In the capital, the University of Damascus opened a department of Russian language and literature in November 2014 and relocated it to a new, larger building last year. The department has become the univeristy's largest foreign-language department, claims Sputnik News, a news platform run by the Russian government-owned news agency Rossiya Segodnya. Its first batch of Russian language students graduated in October 2018, and the Ministry of Higher Education created a Russian center for coordination and cooperation at the University of Damascus in 2017.

Radwan Rahal, a lead Russian language instructor at the Syrian Ministry of Higher Education, told Sputnik News in August that the Russian language was introduced in 2014 as a foreign language in Syrian schools for grades 7-11 and he expects the number of secondary students studying Russian to hit 22,000 in the next academic year.

Russian is also popular among the youth in Aleppo, Syria’s industrial and commercial hub. Young people expect relations with Russia to remain strong and hope acquiring the language will allow them to find jobs with the Russian projects in the country during the post-war reconstruction. Many want to learn Russian to pursue further studies in Russia. 

“The old Russian-Syrian relations in terms of scientific research are apparently being renewed," Abdul Monem Halabi, a former lecturer at the University of Aleppo, told Al-Monitor. “Trade relations are also expected to develop, so young people think speaking Russian will give them an edge.”

The Russian language division of the Higher Institute of Languages at the University of Aleppo has become attractive to many students who want to graduate with a knowledge of Russian.

“I started learning Russian in 2018,” M. H., a student at the Faculty of Engineering, University of Aleppo, told Al-Monitor. M. H. said, “I believe it is an important language for me to find a job after finishing my studies,” adding that Russian business is likely to be heavily involved in the country’s economy in the future.

M.H. said that he was not alone in wanting to learn Russian. “There is a large number of students and graduates who aim to work for Russian companies once the war ends and the reconstruction phase kicks off. Some of my colleagues want to pursue their higher education in Russian universities,” he said.

The six-week Russian language course at the Higher Institute of Languages of the University of Aleppo costs 8,000 Syrian pounds ($16).

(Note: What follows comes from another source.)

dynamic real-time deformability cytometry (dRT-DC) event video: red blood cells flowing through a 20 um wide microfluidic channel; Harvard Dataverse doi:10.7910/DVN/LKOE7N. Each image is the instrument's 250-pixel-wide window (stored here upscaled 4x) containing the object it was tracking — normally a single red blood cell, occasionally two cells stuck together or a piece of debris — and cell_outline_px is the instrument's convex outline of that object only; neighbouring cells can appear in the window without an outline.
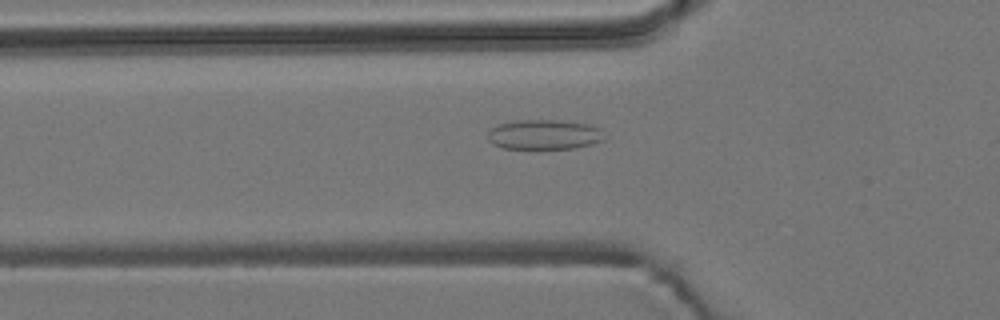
{"species": "common noctule bat (a hibernating species)", "species_latin": "Nyctalus noctula", "temperature_condition": "room temperature", "stored_images_in_passage": 50, "camera_frame_rate_fps": 3000, "um_per_image_px": 0.085, "animal": {"sex": "male", "body_mass_g": 19.2, "forearm_length_mm": 51.8}, "frame": {"image": 1, "passage_image": 13, "time_ms": 4.0, "image_size_px": [1000, 320], "cell_outline_px": [[604, 140], [592, 144], [572, 148], [536, 152], [504, 148], [492, 144], [488, 140], [488, 132], [492, 128], [500, 124], [520, 120], [556, 120], [588, 124], [600, 128]], "centroid_in_image_um": [46.22, 11.49], "position_along_channel_um": 79.6, "area_um2": 20.98}}
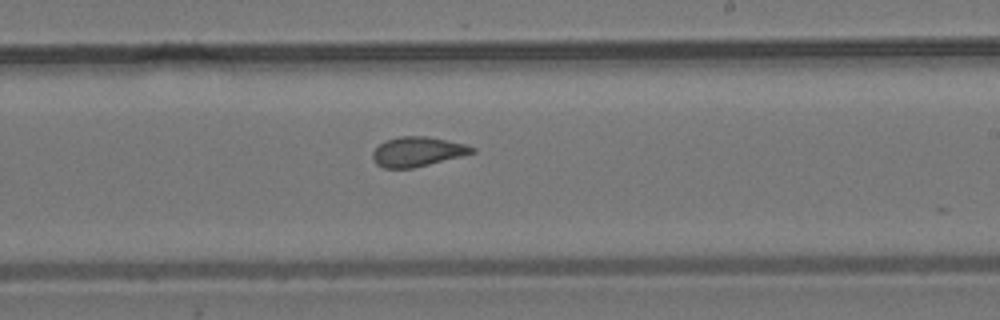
{"frame": {"image": 2, "passage_image": 27, "time_ms": 8.667, "image_size_px": [1000, 320], "cell_outline_px": [[476, 152], [412, 168], [384, 168], [376, 164], [372, 156], [372, 152], [384, 140], [400, 136], [428, 136], [464, 144], [476, 148]], "centroid_in_image_um": [35.45, 12.88], "position_along_channel_um": 253.5, "area_um2": 16.99}}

Russian language centers may charge $40,000-$60,000 pounds ($80-$100) for beginning level Russian.

Hisham Eskeef, a professor of Arabic language who resides in the Aleppo countryside, told Al-Monitor that the Russian language teachers at Aleppo’s private institutes and the Higher Institute of Languages at the University of Aleppo are mostly Syrians who graduated from Russian universities with majors such as pharmacy, medicine, arts, political science and other specialties.

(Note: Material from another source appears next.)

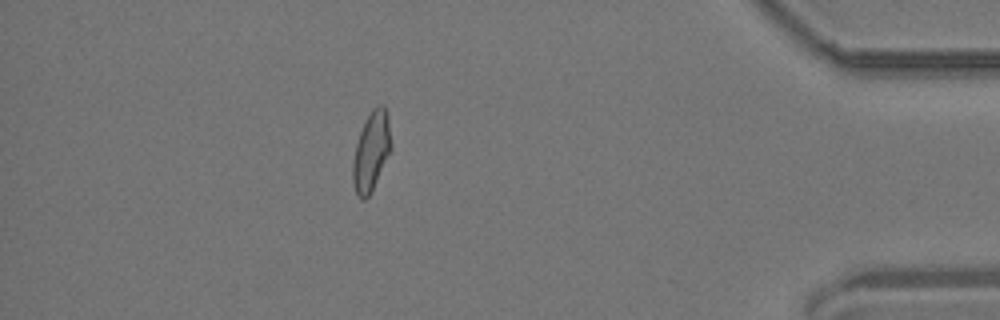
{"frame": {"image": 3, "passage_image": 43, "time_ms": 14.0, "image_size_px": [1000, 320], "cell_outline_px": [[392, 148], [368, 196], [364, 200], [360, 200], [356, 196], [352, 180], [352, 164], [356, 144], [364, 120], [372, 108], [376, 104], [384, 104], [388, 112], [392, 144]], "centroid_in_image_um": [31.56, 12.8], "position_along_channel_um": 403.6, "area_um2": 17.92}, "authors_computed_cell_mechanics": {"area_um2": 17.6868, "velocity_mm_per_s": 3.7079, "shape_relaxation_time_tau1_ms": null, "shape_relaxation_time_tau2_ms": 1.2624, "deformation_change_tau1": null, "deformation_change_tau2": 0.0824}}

“I believe that the major reason behind the high demand for learning Russian and the Russian support for this cultural and educational sector come as a part of the competition with Iran,” he said. “They're both working to establish their presence in Syria via the economy, investments, military, language and culture.”

Rasheed Shikho, a former faculty member at the University of Aleppo, agreed that there is high demand for learning Russian in many Syrian provinces where the regime is in control, not only in Aleppo. “The Russians' absolute control over the state’s security, services and military sectors as well as the trade exchange is a direct reason behind that,” he told Al-Monitor.

He said that Syrian citizens in various service and commercial sectors are learning Russian to provide services, work and trade with the Russians.

“There are now Russian signs in shops and the shopkeepers across Syria have learned a few words of greeting in Russian,” he said. “University students are learning Russian, hoping to study in Russian universities and work in the ports.”

“Russia is quietly planning to remain in Syria and using culture and language as tools, exploiting the hopes of university students who dream of getting a job in Russia,” he said.